=== THE EXERCISE ===
Can you give every line in the rows below as a Markdown table with two columns, No. and Entry, numbering each line under No. and putting its text under Entry, and leaving out blank lines?

=== RECORDS ===

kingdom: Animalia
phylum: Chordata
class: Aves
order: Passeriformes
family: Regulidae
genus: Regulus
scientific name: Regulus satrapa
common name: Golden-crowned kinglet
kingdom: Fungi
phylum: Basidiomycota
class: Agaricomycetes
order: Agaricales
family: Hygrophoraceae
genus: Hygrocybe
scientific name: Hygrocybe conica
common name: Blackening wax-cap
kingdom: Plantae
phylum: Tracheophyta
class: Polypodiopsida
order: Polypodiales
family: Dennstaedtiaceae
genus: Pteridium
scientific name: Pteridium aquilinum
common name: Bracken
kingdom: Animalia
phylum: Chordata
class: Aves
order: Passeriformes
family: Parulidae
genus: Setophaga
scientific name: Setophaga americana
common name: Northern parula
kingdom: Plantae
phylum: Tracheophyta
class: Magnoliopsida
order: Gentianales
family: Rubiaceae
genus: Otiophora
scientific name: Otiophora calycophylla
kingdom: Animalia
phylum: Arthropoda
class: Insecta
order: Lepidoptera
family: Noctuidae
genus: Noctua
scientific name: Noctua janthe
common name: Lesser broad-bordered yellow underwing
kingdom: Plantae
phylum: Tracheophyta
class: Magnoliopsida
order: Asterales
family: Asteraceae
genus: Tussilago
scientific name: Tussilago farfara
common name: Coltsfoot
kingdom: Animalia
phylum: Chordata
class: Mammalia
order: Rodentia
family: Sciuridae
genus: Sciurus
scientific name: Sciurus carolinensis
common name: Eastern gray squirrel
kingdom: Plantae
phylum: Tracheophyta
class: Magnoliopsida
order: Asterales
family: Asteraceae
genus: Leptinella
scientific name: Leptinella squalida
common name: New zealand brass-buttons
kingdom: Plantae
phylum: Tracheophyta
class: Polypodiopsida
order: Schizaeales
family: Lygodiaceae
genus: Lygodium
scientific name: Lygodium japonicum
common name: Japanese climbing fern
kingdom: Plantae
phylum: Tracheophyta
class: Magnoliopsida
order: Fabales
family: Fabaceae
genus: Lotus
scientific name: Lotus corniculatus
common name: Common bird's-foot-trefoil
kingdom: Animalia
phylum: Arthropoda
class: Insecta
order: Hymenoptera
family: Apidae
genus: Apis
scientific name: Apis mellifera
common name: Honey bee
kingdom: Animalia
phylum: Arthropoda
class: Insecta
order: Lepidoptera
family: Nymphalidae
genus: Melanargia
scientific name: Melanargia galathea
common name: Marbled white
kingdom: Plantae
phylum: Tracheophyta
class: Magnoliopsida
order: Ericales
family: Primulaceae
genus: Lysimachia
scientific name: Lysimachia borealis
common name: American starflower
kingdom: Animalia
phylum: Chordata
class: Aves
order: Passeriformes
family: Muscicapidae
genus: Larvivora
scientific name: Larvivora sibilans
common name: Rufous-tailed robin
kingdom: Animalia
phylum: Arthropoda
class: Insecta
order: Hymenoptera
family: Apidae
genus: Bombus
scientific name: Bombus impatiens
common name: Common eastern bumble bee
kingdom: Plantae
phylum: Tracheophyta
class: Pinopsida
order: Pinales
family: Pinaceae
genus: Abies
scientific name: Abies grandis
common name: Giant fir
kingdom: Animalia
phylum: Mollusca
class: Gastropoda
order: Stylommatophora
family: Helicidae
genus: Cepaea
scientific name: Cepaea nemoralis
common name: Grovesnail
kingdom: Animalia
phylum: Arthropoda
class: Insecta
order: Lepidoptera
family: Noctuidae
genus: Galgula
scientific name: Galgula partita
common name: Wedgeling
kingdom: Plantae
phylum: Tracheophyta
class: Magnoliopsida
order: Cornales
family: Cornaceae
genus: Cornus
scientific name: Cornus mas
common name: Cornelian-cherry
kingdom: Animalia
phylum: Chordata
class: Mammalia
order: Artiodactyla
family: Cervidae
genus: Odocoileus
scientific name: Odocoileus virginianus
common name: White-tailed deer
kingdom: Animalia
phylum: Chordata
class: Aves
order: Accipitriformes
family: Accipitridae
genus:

=== CORRECT OUTPUT ===
| No. | Entry |
|---|---|
| 1 | kingdom: Animalia |
| 2 | phylum: Chordata |
| 3 | class: Aves |
| 4 | order: Passeriformes |
| 5 | family: Regulidae |
| 6 | genus: Regulus |
| 7 | scientific name: Regulus satrapa |
| 8 | common name: Golden-crowned kinglet |
| 9 | kingdom: Fungi |
| 10 | phylum: Basidiomycota |
| 11 | class: Agaricomycetes |
| 12 | order: Agaricales |
| 13 | family: Hygrophoraceae |
| 14 | genus: Hygrocybe |
| 15 | scientific name: Hygrocybe conica |
| 16 | common name: Blackening wax-cap |
| 17 | kingdom: Plantae |
| 18 | phylum: Tracheophyta |
| 19 | class: Polypodiopsida |
| 20 | order: Polypodiales |
| 21 | family: Dennstaedtiaceae |
| 22 | genus: Pteridium |
| 23 | scientific name: Pteridium aquilinum |
| 24 | common name: Bracken |
| 25 | kingdom: Animalia |
| 26 | phylum: Chordata |
| 27 | class: Aves |
| 28 | order: Passeriformes |
| 29 | family: Parulidae |
| 30 | genus: Setophaga |
| 31 | scientific name: Setophaga americana |
| 32 | common name: Northern parula |
| 33 | kingdom: Plantae |
| 34 | phylum: Tracheophyta |
| 35 | class: Magnoliopsida |
| 36 | order: Gentianales |
| 37 | family: Rubiaceae |
| 38 | genus: Otiophora |
| 39 | scientific name: Otiophora calycophylla |
| 40 | kingdom: Animalia |
| 41 | phylum: Arthropoda |
| 42 | class: Insecta |
| 43 | order: Lepidoptera |
| 44 | family: Noctuidae |
| 45 | genus: Noctua |
| 46 | scientific name: Noctua janthe |
| 47 | common name: Lesser broad-bordered yellow underwing |
| 48 | kingdom: Plantae |
| 49 | phylum: Tracheophyta |
| 50 | class: Magnoliopsida |
| 51 | order: Asterales |
| 52 | family: Asteraceae |
| 53 | genus: Tussilago |
| 54 | scientific name: Tussilago farfara |
| 55 | common name: Coltsfoot |
| 56 | kingdom: Animalia |
| 57 | phylum: Chordata |
| 58 | class: Mammalia |
| 59 | order: Rodentia |
| 60 | family: Sciuridae |
| 61 | genus: Sciurus |
| 62 | scientific name: Sciurus carolinensis |
| 63 | common name: Eastern gray squirrel |
| 64 | kingdom: Plantae |
| 65 | phylum: Tracheophyta |
| 66 | class: Magnoliopsida |
| 67 | order: Asterales |
| 68 | family: Asteraceae |
| 69 | genus: Leptinella |
| 70 | scientific name: Leptinella squalida |
| 71 | common name: New zealand brass-buttons |
| 72 | kingdom: Plantae |
| 73 | phylum: Tracheophyta |
| 74 | class: Polypodiopsida |
| 75 | order: Schizaeales |
| 76 | family: Lygodiaceae |
| 77 | genus: Lygodium |
| 78 | scientific name: Lygodium japonicum |
| 79 | common name: Japanese climbing fern |
| 80 | kingdom: Plantae |
| 81 | phylum: Tracheophyta |
| 82 | class: Magnoliopsida |
| 83 | order: Fabales |
| 84 | family: Fabaceae |
| 85 | genus: Lotus |
| 86 | scientific name: Lotus corniculatus |
| 87 | common name: Common bird's-foot-trefoil |
| 88 | kingdom: Animalia |
| 89 | phylum: Arthropoda |
| 90 | class: Insecta |
| 91 | order: Hymenoptera |
| 92 | family: Apidae |
| 93 | genus: Apis |
| 94 | scientific name: Apis mellifera |
| 95 | common name: Honey bee |
| 96 | kingdom: Animalia |
| 97 | phylum: Arthropoda |
| 98 | class: Insecta |
| 99 | order: Lepidoptera |
| 100 | family: Nymphalidae |
| 101 | genus: Melanargia |
| 102 | scientific name: Melanargia galathea |
| 103 | common name: Marbled white |
| 104 | kingdom: Plantae |
| 105 | phylum: Tracheophyta |
| 106 | class: Magnoliopsida |
| 107 | order: Ericales |
| 108 | family: Primulaceae |
| 109 | genus: Lysimachia |
| 110 | scientific name: Lysimachia borealis |
| 111 | common name: American starflower |
| 112 | kingdom: Animalia |
| 113 | phylum: Chordata |
| 114 | class: Aves |
| 115 | order: Passeriformes |
| 116 | family: Muscicapidae |
| 117 | genus: Larvivora |
| 118 | scientific name: Larvivora sibilans |
| 119 | common name: Rufous-tailed robin |
| 120 | kingdom: Animalia |
| 121 | phylum: Arthropoda |
| 122 | class: Insecta |
| 123 | order: Hymenoptera |
| 124 | family: Apidae |
| 125 | genus: Bombus |
| 126 | scientific name: Bombus impatiens |
| 127 | common name: Common eastern bumble bee |
| 128 | kingdom: Plantae |
| 129 | phylum: Tracheophyta |
| 130 | class: Pinopsida |
| 131 | order: Pinales |
| 132 | family: Pinaceae |
| 133 | genus: Abies |
| 134 | scientific name: Abies grandis |
| 135 | common name: Giant fir |
| 136 | kingdom: Animalia |
| 137 | phylum: Mollusca |
| 138 | class: Gastropoda |
| 139 | order: Stylommatophora |
| 140 | family: Helicidae |
| 141 | genus: Cepaea |
| 142 | scientific name: Cepaea nemoralis |
| 143 | common name: Grovesnail |
| 144 | kingdom: Animalia |
| 145 | phylum: Arthropoda |
| 146 | class: Insecta |
| 147 | order: Lepidoptera |
| 148 | family: Noctuidae |
| 149 | genus: Galgula |
| 150 | scientific name: Galgula partita |
| 151 | common name: Wedgeling |
| 152 | kingdom: Plantae |
| 153 | phylum: Tracheophyta |
| 154 | class: Magnoliopsida |
| 155 | order: Cornales |
| 156 | family: Cornaceae |
| 157 | genus: Cornus |
| 158 | scientific name: Cornus mas |
| 159 | common name: Cornelian-cherry |
| 160 | kingdom: Animalia |
| 161 | phylum: Chordata |
| 162 | class: Mammalia |
| 163 | order: Artiodactyla |
| 164 | family: Cervidae |
| 165 | genus: Odocoileus |
| 166 | scientific name: Odocoileus virginianus |
| 167 | common name: White-tailed deer |
| 168 | kingdom: Animalia |
| 169 | phylum: Chordata |
| 170 | class: Aves |
| 171 | order: Accipitriformes |
| 172 | family: Accipitridae |
| 173 | genus: |